[Requirement] Only the lines from the line holding "Someone took away the green chair at 344 556." through the final line of the entries below are to be returned, exactly as they stand.

(Stored entries)
•••
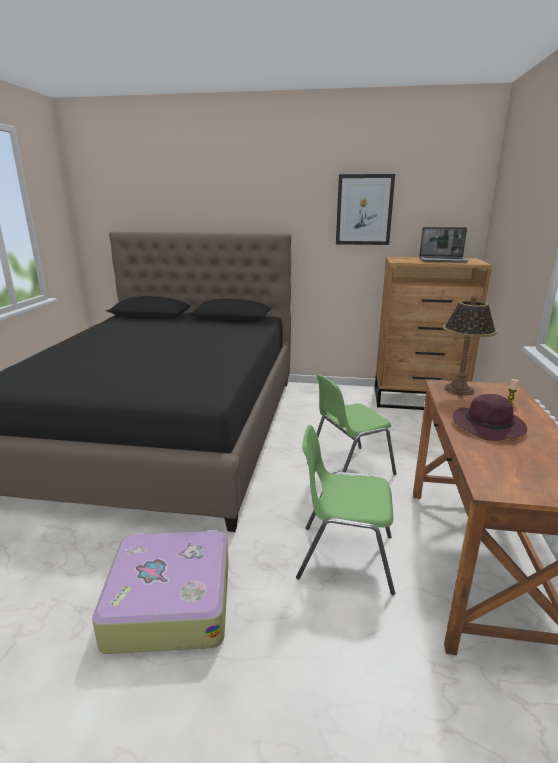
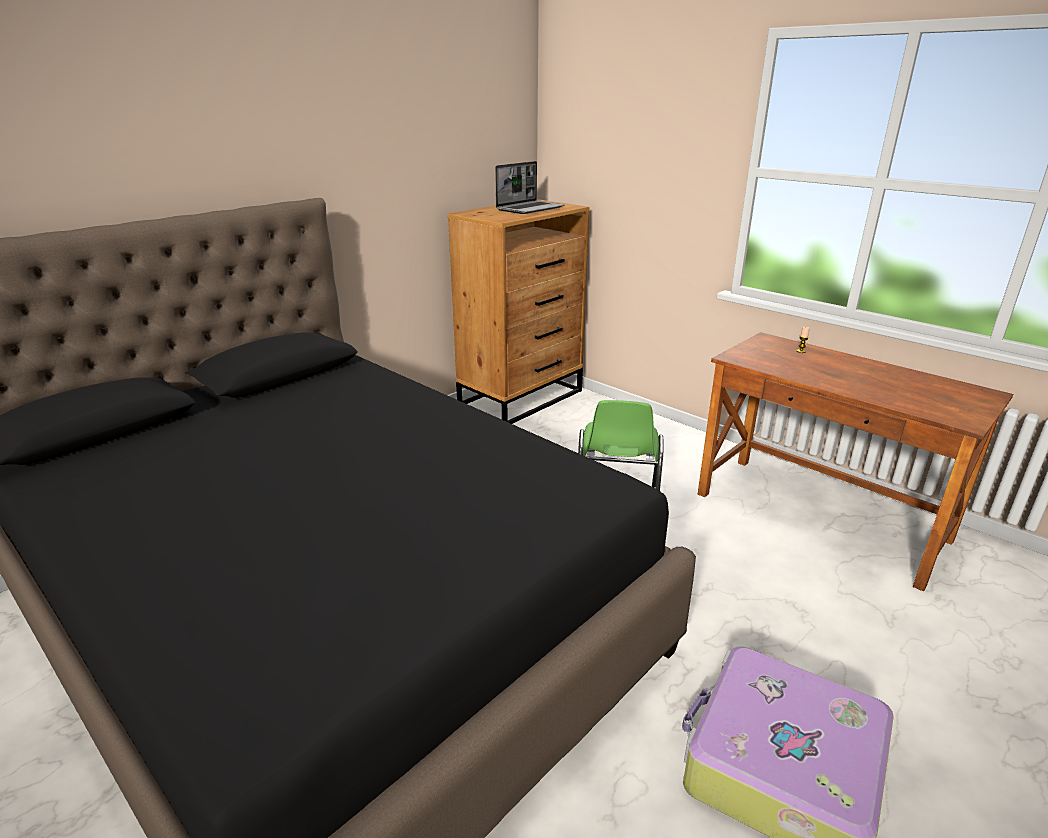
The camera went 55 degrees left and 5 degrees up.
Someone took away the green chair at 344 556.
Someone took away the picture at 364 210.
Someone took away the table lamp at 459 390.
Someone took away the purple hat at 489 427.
•••
[Output]
Someone took away the green chair at 344 556.
Someone took away the picture at 364 210.
Someone took away the table lamp at 459 390.
Someone took away the purple hat at 489 427.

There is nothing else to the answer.